Transcribe exactly the lines that fall between the one holding "right hip: (496, 384)" and the one holding "right elbow: (49, 229)", inclusive, from the entries below.
[DATA FOR PROCESSING Boundary: Start]
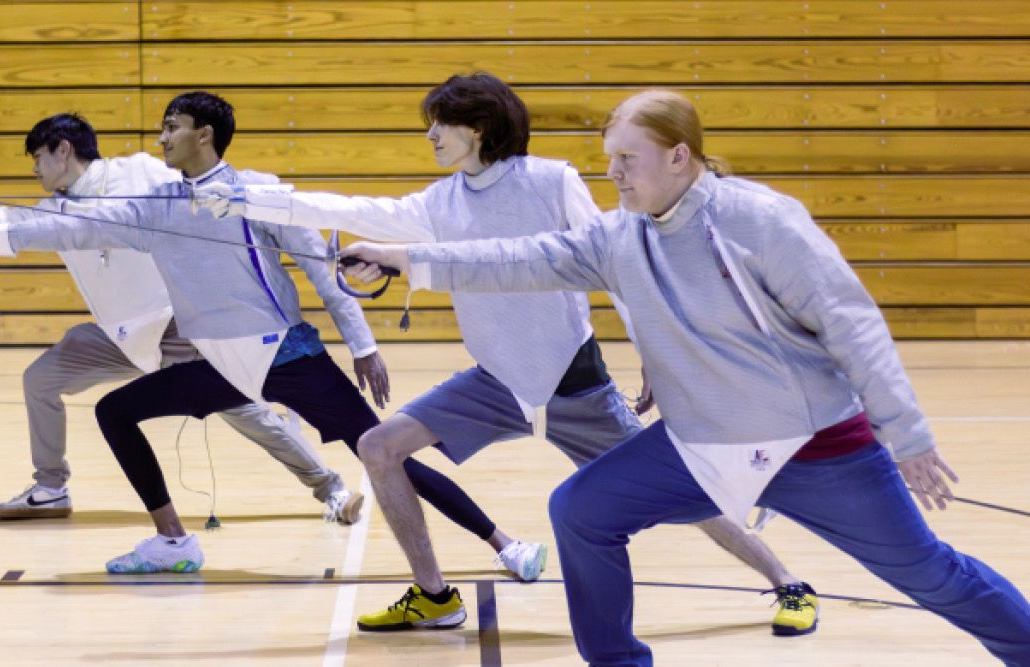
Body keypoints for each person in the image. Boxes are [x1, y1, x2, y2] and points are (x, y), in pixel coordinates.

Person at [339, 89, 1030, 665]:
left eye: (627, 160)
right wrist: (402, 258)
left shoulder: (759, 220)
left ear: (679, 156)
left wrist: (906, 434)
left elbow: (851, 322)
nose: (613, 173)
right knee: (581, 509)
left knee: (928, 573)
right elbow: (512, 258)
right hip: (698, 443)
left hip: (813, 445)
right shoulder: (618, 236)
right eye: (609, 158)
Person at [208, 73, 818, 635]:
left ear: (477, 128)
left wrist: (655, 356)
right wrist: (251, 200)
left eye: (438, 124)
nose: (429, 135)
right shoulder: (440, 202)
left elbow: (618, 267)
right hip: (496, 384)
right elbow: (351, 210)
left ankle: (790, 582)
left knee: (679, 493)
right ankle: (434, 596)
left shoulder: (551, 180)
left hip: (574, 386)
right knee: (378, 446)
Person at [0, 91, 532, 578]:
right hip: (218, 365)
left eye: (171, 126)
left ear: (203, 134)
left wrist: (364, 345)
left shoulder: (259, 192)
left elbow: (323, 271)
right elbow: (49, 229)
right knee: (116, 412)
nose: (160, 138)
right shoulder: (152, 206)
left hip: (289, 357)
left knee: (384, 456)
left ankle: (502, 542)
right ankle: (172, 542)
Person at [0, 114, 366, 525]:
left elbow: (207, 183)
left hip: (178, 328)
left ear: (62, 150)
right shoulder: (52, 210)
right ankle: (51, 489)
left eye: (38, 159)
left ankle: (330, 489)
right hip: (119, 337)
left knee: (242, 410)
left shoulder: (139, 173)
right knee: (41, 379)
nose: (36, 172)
[DATA FOR PROCESSING Boundary: End]
[DATA FOR PROCESSING Boundary: Start]
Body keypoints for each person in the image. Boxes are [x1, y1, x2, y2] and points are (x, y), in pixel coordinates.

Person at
[DATA FOR PROCESSING Boundary: End]
--- SOLUTION TO THE EXERCISE ---
right hip: (496, 384)
right elbow: (351, 210)
left ankle: (790, 582)
left knee: (679, 493)
right ankle: (434, 596)
left shoulder: (551, 180)
left hip: (574, 386)
right knee: (378, 446)
Person at [0, 91, 532, 578]:
right hip: (218, 365)
left eye: (171, 126)
left ear: (203, 134)
left wrist: (364, 345)
left shoulder: (259, 192)
left elbow: (323, 271)
right elbow: (49, 229)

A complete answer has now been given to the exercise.